Libertarian Alliance spokesman, Dr Sean Gabb, said:
“We want a situation where any adult can go into a pharmacy and - without showing any permit or identification - buy as many drugs as he or she may want and use them for any self-regarding purpose. This means legalisation for recreational use and for self-medication.”
He added that nearly all the evils blamed on drugs can really be blamed on drug prohibition. For example:
- Drug prohibition means that drugs are dangerous, because they are sold by dealers who have no concern for product safety;
- Drug prohibition means that drugs are expensive, because the law requires them to be supplied by roundabout and uncompetitive means;
- Drug prohibition breeds petty crime, because of the high price of drugs and the need to associate with criminals to get them;
- Drug prohibition breeds organised crime, because of the large profits to be made from drugs once legitimate suppliers are driven from the market;
- Drug prohibition breeds public corruption, as police and revenue officers, intelligence agencies, and politicians take bribes from organised crime to look the other way;
- Drug prohibition leads to a war on freedom, because the only way of even trying to make prohibition work is to remove rights to privacy and due process - see, for example, the money laundering laws, and the 1997 bugging and burgling law, and the creeping in of asset forfeiture laws;
- Drug prohibition brings the law into general contempt, because it criminalises private acts that in themselves cause no actionable harm to others, because it breeds corruption, and because it is actually unenforceable.

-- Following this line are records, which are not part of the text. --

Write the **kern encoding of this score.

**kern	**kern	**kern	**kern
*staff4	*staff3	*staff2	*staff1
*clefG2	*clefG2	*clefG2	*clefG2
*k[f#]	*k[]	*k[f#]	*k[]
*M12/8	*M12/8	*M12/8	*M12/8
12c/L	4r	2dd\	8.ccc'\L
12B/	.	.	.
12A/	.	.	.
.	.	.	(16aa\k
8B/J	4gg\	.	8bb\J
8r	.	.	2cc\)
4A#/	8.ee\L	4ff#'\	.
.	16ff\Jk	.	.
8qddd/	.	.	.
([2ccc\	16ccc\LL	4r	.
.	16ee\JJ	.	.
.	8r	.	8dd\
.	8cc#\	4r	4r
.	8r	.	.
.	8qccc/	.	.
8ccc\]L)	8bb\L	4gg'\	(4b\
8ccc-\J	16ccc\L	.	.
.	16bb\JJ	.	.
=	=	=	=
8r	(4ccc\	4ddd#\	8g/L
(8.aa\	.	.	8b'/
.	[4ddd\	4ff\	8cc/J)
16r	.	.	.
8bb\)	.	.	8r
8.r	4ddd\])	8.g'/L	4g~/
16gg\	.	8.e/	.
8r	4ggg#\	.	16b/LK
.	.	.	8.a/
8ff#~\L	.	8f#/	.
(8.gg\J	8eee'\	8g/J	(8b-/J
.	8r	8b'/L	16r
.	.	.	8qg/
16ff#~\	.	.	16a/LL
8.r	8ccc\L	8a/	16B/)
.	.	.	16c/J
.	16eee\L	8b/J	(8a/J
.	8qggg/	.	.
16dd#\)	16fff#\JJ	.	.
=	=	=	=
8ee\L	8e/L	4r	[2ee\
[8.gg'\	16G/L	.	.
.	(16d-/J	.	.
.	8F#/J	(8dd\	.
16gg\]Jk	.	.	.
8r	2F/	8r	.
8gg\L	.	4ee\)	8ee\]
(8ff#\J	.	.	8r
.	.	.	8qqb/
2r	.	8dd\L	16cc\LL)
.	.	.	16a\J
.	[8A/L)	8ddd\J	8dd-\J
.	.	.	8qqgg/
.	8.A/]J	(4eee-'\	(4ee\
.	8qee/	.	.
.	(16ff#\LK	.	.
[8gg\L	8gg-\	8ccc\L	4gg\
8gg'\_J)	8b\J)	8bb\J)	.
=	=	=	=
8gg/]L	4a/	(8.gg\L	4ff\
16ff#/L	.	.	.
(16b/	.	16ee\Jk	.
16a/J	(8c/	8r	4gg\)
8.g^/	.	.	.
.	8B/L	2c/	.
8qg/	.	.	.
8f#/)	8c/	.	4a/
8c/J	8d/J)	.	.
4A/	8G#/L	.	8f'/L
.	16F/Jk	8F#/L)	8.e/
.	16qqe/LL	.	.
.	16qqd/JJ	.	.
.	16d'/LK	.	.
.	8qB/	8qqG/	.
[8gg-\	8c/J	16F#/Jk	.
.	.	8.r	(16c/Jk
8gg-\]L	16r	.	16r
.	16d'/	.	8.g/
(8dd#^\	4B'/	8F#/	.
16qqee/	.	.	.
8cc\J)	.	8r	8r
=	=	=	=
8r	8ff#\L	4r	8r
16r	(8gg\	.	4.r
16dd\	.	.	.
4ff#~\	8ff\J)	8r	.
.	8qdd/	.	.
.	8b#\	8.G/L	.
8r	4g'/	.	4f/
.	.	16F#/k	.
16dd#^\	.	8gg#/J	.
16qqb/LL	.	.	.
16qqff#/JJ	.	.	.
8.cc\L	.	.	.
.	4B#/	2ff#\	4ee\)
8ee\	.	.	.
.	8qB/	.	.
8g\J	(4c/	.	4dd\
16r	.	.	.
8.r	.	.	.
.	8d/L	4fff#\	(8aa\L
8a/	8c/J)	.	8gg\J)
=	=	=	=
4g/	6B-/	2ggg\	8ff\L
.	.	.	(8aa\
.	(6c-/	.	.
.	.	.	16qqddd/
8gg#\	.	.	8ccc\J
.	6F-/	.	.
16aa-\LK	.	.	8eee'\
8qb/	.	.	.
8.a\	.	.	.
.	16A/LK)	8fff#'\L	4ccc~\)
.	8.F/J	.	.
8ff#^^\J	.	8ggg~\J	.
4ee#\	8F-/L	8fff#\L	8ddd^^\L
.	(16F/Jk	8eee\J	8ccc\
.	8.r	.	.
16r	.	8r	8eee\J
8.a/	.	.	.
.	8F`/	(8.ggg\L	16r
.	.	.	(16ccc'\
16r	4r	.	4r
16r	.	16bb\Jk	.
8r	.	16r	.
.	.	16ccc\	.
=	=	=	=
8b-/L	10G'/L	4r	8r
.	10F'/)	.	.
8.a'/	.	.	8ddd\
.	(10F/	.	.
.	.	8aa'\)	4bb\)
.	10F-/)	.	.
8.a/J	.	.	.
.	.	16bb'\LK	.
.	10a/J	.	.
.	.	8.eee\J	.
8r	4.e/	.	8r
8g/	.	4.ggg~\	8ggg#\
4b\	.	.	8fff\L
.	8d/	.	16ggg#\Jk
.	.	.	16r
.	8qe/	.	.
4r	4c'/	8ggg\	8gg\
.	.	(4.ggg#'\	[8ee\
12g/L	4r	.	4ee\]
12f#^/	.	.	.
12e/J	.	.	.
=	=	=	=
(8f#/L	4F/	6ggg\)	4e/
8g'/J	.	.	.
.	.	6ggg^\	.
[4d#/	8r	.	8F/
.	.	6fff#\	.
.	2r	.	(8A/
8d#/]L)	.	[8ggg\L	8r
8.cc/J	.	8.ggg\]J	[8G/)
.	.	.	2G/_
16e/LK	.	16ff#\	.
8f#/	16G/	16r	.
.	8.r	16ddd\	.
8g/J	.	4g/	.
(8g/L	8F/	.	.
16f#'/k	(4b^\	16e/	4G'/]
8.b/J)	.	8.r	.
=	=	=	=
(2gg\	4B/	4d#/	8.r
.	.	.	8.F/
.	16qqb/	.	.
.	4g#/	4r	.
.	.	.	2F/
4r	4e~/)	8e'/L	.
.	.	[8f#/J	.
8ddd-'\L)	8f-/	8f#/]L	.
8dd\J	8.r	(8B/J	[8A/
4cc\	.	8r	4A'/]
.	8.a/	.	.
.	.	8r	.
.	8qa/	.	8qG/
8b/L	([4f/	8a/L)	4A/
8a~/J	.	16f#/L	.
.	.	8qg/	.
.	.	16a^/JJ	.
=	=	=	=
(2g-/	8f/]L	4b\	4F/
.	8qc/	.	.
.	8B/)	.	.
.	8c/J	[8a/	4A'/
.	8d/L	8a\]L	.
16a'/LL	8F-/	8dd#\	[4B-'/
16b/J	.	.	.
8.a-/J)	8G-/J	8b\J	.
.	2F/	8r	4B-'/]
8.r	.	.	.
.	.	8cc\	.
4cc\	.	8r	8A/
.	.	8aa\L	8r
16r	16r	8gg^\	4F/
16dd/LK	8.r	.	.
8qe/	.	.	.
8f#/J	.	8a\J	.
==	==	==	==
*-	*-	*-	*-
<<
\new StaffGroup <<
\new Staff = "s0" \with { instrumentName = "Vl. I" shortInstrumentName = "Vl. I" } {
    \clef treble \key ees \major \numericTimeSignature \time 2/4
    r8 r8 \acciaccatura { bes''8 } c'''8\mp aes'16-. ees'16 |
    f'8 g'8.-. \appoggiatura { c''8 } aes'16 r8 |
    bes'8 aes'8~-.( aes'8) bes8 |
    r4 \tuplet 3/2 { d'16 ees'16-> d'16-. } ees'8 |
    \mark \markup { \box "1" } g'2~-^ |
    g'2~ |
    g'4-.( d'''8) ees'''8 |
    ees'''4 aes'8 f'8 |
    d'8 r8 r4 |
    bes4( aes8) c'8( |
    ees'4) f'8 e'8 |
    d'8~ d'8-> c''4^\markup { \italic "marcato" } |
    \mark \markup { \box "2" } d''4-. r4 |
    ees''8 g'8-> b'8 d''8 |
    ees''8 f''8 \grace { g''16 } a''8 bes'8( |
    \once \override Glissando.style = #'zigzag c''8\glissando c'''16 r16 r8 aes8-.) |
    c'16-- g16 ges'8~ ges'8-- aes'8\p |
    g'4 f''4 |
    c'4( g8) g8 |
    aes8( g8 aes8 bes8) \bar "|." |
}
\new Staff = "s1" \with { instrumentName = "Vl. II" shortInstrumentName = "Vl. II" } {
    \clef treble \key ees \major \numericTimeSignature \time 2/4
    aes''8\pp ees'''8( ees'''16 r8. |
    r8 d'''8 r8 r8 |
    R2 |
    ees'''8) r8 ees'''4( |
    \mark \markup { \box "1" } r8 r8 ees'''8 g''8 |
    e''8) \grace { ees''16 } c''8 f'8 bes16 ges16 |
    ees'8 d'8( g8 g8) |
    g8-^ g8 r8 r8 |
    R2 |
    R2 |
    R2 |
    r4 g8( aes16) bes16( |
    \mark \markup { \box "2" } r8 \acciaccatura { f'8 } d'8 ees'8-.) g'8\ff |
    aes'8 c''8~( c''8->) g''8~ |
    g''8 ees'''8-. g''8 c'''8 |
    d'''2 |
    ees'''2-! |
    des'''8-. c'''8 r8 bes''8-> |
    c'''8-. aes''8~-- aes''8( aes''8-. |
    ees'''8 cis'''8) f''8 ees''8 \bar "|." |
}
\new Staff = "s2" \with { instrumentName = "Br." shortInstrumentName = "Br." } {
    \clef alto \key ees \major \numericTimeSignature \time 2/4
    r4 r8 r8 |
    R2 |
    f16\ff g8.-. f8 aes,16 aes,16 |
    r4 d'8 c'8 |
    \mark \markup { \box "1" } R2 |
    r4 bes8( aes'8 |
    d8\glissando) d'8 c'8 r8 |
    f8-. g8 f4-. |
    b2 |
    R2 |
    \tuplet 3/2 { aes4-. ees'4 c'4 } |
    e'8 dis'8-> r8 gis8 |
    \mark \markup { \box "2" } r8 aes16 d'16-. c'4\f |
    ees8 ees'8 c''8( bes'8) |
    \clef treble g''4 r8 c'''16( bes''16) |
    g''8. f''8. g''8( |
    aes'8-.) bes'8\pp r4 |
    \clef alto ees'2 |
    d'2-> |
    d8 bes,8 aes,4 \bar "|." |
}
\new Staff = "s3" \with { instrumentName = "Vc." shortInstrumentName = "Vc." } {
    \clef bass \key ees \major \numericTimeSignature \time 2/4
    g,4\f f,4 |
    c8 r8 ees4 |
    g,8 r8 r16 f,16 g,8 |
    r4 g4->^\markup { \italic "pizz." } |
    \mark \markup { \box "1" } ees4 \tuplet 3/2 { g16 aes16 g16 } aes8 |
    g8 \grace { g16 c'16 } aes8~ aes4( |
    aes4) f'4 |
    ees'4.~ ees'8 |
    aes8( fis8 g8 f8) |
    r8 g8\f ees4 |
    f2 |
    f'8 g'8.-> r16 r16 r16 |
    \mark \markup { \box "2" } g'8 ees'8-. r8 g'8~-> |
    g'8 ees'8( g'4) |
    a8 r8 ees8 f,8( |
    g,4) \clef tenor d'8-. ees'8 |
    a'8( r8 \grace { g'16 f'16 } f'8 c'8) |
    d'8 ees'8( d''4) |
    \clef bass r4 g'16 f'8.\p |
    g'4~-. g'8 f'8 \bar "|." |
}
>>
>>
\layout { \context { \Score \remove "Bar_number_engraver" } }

Of course, Dr Gabb added, as a libertarian, he believes that adults have an absolute right to do with themselves as they please, and this is independent of the utilitarian reasons given above.
The only answer, said Dr Gabb, is a return to “Victorian Values” - the situation that existed in this country before the Dangerous Drugs Act 1920, when adults were free to decide for themselves what drugs to take and for what reason.